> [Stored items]
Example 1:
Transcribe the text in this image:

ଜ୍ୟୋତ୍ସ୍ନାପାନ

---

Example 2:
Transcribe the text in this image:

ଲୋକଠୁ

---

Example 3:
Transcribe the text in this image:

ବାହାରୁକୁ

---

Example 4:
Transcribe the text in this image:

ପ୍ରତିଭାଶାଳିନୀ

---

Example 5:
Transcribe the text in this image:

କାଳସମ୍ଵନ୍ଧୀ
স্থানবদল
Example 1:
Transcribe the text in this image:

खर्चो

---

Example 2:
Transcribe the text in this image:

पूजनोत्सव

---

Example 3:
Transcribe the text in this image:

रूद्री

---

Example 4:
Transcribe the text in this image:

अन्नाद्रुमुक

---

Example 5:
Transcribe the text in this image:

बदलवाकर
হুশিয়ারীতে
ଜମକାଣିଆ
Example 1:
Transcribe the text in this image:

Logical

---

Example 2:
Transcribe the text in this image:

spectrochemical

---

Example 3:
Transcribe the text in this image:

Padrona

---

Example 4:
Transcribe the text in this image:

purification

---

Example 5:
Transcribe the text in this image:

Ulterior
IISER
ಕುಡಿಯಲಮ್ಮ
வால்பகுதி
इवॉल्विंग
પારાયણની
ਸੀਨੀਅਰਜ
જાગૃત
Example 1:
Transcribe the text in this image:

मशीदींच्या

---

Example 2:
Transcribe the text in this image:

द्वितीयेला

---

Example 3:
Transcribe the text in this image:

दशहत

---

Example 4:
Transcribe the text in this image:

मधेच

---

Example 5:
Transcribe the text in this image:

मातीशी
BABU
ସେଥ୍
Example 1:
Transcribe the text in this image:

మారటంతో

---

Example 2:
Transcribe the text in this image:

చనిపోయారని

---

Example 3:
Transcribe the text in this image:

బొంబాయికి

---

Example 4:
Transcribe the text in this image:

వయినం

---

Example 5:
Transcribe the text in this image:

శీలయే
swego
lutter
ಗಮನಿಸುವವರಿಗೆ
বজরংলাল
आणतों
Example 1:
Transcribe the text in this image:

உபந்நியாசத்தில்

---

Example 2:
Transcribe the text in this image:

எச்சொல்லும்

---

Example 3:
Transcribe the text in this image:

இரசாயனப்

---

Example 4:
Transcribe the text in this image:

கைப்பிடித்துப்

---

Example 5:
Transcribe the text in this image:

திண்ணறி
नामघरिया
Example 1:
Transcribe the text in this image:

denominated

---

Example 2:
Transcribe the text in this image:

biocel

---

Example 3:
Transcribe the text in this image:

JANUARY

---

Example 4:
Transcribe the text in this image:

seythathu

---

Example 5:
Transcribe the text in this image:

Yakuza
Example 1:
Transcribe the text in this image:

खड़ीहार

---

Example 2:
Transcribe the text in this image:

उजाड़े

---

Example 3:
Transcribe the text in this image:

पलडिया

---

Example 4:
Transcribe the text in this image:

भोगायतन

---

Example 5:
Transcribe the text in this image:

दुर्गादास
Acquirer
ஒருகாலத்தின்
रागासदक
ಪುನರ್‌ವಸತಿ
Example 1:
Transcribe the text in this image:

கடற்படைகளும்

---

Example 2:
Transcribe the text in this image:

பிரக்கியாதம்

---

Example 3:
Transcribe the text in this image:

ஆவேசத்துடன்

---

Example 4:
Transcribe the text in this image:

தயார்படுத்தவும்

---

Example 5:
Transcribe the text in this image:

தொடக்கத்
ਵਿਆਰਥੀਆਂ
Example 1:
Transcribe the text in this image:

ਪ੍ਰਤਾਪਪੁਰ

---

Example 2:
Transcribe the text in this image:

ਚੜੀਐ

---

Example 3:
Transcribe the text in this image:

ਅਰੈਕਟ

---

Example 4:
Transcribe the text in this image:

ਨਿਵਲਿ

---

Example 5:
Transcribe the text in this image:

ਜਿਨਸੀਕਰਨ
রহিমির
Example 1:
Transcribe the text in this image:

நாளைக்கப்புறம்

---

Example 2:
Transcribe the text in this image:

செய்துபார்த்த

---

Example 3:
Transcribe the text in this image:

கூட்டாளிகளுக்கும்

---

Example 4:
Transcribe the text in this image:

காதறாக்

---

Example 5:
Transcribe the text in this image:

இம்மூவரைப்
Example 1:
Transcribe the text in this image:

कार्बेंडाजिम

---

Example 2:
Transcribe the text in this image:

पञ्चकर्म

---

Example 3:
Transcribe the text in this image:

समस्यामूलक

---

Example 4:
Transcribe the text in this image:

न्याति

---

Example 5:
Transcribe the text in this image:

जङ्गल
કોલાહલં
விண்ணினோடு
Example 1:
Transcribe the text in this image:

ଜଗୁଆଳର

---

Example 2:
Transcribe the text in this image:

> [Exercise]
Word for word, restate the lines above.

> [Task result]
Example 1:
Transcribe the text in this image:

ଜ୍ୟୋତ୍ସ୍ନାପାନ

---

Example 2:
Transcribe the text in this image:

ଲୋକଠୁ

---

Example 3:
Transcribe the text in this image:

ବାହାରୁକୁ

---

Example 4:
Transcribe the text in this image:

ପ୍ରତିଭାଶାଳିନୀ

---

Example 5:
Transcribe the text in this image:

କାଳସମ୍ଵନ୍ଧୀ
স্থানবদল
Example 1:
Transcribe the text in this image:

खर्चो

---

Example 2:
Transcribe the text in this image:

पूजनोत्सव

---

Example 3:
Transcribe the text in this image:

रूद्री

---

Example 4:
Transcribe the text in this image:

अन्नाद्रुमुक

---

Example 5:
Transcribe the text in this image:

बदलवाकर
হুশিয়ারীতে
ଜମକାଣିଆ
Example 1:
Transcribe the text in this image:

Logical

---

Example 2:
Transcribe the text in this image:

spectrochemical

---

Example 3:
Transcribe the text in this image:

Padrona

---

Example 4:
Transcribe the text in this image:

purification

---

Example 5:
Transcribe the text in this image:

Ulterior
IISER
ಕುಡಿಯಲಮ್ಮ
வால்பகுதி
इवॉल्विंग
પારાયણની
ਸੀਨੀਅਰਜ
જાગૃત
Example 1:
Transcribe the text in this image:

मशीदींच्या

---

Example 2:
Transcribe the text in this image:

द्वितीयेला

---

Example 3:
Transcribe the text in this image:

दशहत

---

Example 4:
Transcribe the text in this image:

मधेच

---

Example 5:
Transcribe the text in this image:

मातीशी
BABU
ସେଥ୍
Example 1:
Transcribe the text in this image:

మారటంతో

---

Example 2:
Transcribe the text in this image:

చనిపోయారని

---

Example 3:
Transcribe the text in this image:

బొంబాయికి

---

Example 4:
Transcribe the text in this image:

వయినం

---

Example 5:
Transcribe the text in this image:

శీలయే
swego
lutter
ಗಮನಿಸುವವರಿಗೆ
বজরংলাল
आणतों
Example 1:
Transcribe the text in this image:

உபந்நியாசத்தில்

---

Example 2:
Transcribe the text in this image:

எச்சொல்லும்

---

Example 3:
Transcribe the text in this image:

இரசாயனப்

---

Example 4:
Transcribe the text in this image:

கைப்பிடித்துப்

---

Example 5:
Transcribe the text in this image:

திண்ணறி
नामघरिया
Example 1:
Transcribe the text in this image:

denominated

---

Example 2:
Transcribe the text in this image:

biocel

---

Example 3:
Transcribe the text in this image:

JANUARY

---

Example 4:
Transcribe the text in this image:

seythathu

---

Example 5:
Transcribe the text in this image:

Yakuza
Example 1:
Transcribe the text in this image:

खड़ीहार

---

Example 2:
Transcribe the text in this image:

उजाड़े

---

Example 3:
Transcribe the text in this image:

पलडिया

---

Example 4:
Transcribe the text in this image:

भोगायतन

---

Example 5:
Transcribe the text in this image:

दुर्गादास
Acquirer
ஒருகாலத்தின்
रागासदक
ಪುನರ್‌ವಸತಿ
Example 1:
Transcribe the text in this image:

கடற்படைகளும்

---

Example 2:
Transcribe the text in this image:

பிரக்கியாதம்

---

Example 3:
Transcribe the text in this image:

ஆவேசத்துடன்

---

Example 4:
Transcribe the text in this image:

தயார்படுத்தவும்

---

Example 5:
Transcribe the text in this image:

தொடக்கத்
ਵਿਆਰਥੀਆਂ
Example 1:
Transcribe the text in this image:

ਪ੍ਰਤਾਪਪੁਰ

---

Example 2:
Transcribe the text in this image:

ਚੜੀਐ

---

Example 3:
Transcribe the text in this image:

ਅਰੈਕਟ

---

Example 4:
Transcribe the text in this image:

ਨਿਵਲਿ

---

Example 5:
Transcribe the text in this image:

ਜਿਨਸੀਕਰਨ
রহিমির
Example 1:
Transcribe the text in this image:

நாளைக்கப்புறம்

---

Example 2:
Transcribe the text in this image:

செய்துபார்த்த

---

Example 3:
Transcribe the text in this image:

கூட்டாளிகளுக்கும்

---

Example 4:
Transcribe the text in this image:

காதறாக்

---

Example 5:
Transcribe the text in this image:

இம்மூவரைப்
Example 1:
Transcribe the text in this image:

कार्बेंडाजिम

---

Example 2:
Transcribe the text in this image:

पञ्चकर्म

---

Example 3:
Transcribe the text in this image:

समस्यामूलक

---

Example 4:
Transcribe the text in this image:

न्याति

---

Example 5:
Transcribe the text in this image:

जङ्गल
કોલાહલં
விண்ணினோடு
Example 1:
Transcribe the text in this image:

ଜଗୁଆଳର

---

Example 2:
Transcribe the text in this image:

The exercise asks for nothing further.